== TASK REQUIREMENTS ==
At the line containing "- 크롬 개발자 도구의 콘솔에서 [[Prototype]] 링크로 확인 가능", begin retyping, and stop after the last line of the data; add nothing.

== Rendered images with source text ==
'''
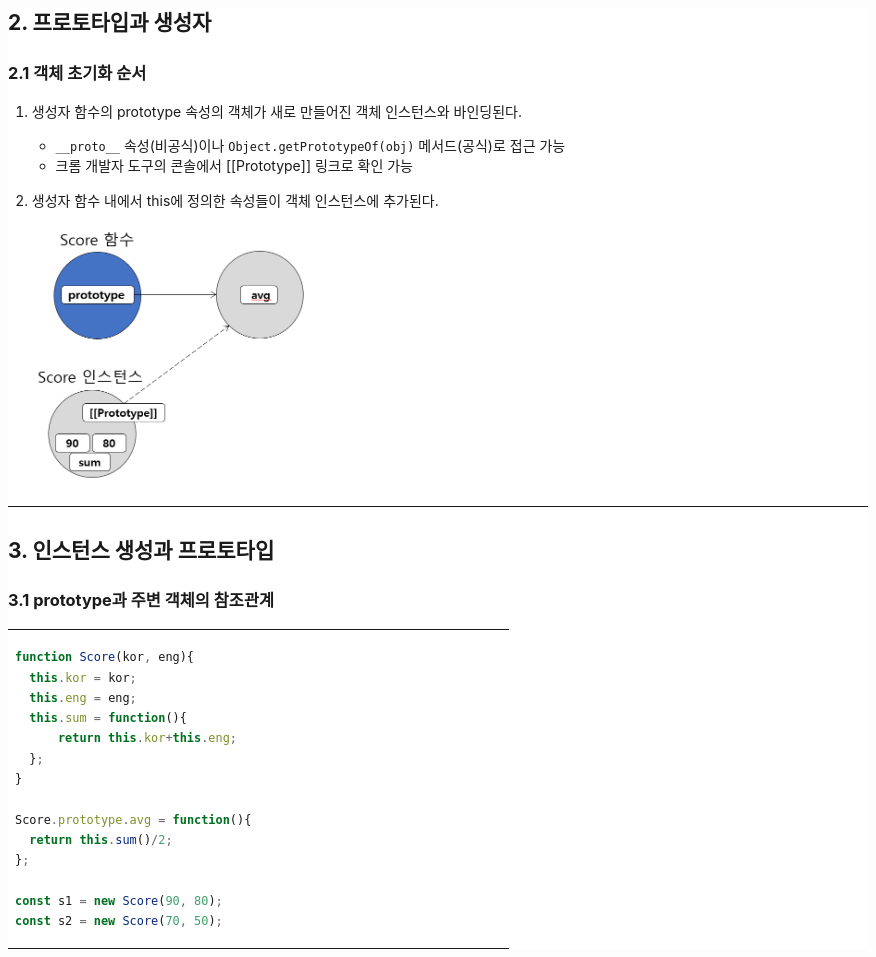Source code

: ## 2. 프로토타입과 생성자

### 2.1 객체 초기화 순서

1. 생성자 함수의 prototype 속성의 객체가 새로 만들어진 객체 인스턴스와 바인딩된다.
   - `__proto__` 속성(비공식)이나 `Object.getPrototypeOf(obj)` 메서드(공식)로 접근 가능
   - 크롬 개발자 도구의 콘솔에서 [[Prototype]] 링크로 확인 가능

2. 생성자 함수 내에서 this에 정의한 속성들이 객체 인스턴스에 추가된다.

<img src="images/03-01.png" width="320">

---

## 3. 인스턴스 생성과 프로토타입

### 3.1 prototype과 주변 객체의 참조관계

<table><tr><td width="50%">

```js
function Score(kor, eng){
  this.kor = kor;
  this.eng = eng;
  this.sum = function(){
      return this.kor+this.eng;
  };
}

Score.prototype.avg = function(){
  return this.sum()/2;
};

const s1 = new Score(90, 80);
const s2 = new Score(70, 50);
```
'''
== ANSWER BOX ==
   - 크롬 개발자 도구의 콘솔에서 [[Prototype]] 링크로 확인 가능

2. 생성자 함수 내에서 this에 정의한 속성들이 객체 인스턴스에 추가된다.

<img src="images/03-01.png" width="320">

---

## 3. 인스턴스 생성과 프로토타입

### 3.1 prototype과 주변 객체의 참조관계

<table><tr><td width="50%">

```js
function Score(kor, eng){
  this.kor = kor;
  this.eng = eng;
  this.sum = function(){
      return this.kor+this.eng;
  };
}

Score.prototype.avg = function(){
  return this.sum()/2;
};

const s1 = new Score(90, 80);
const s2 = new Score(70, 50);
```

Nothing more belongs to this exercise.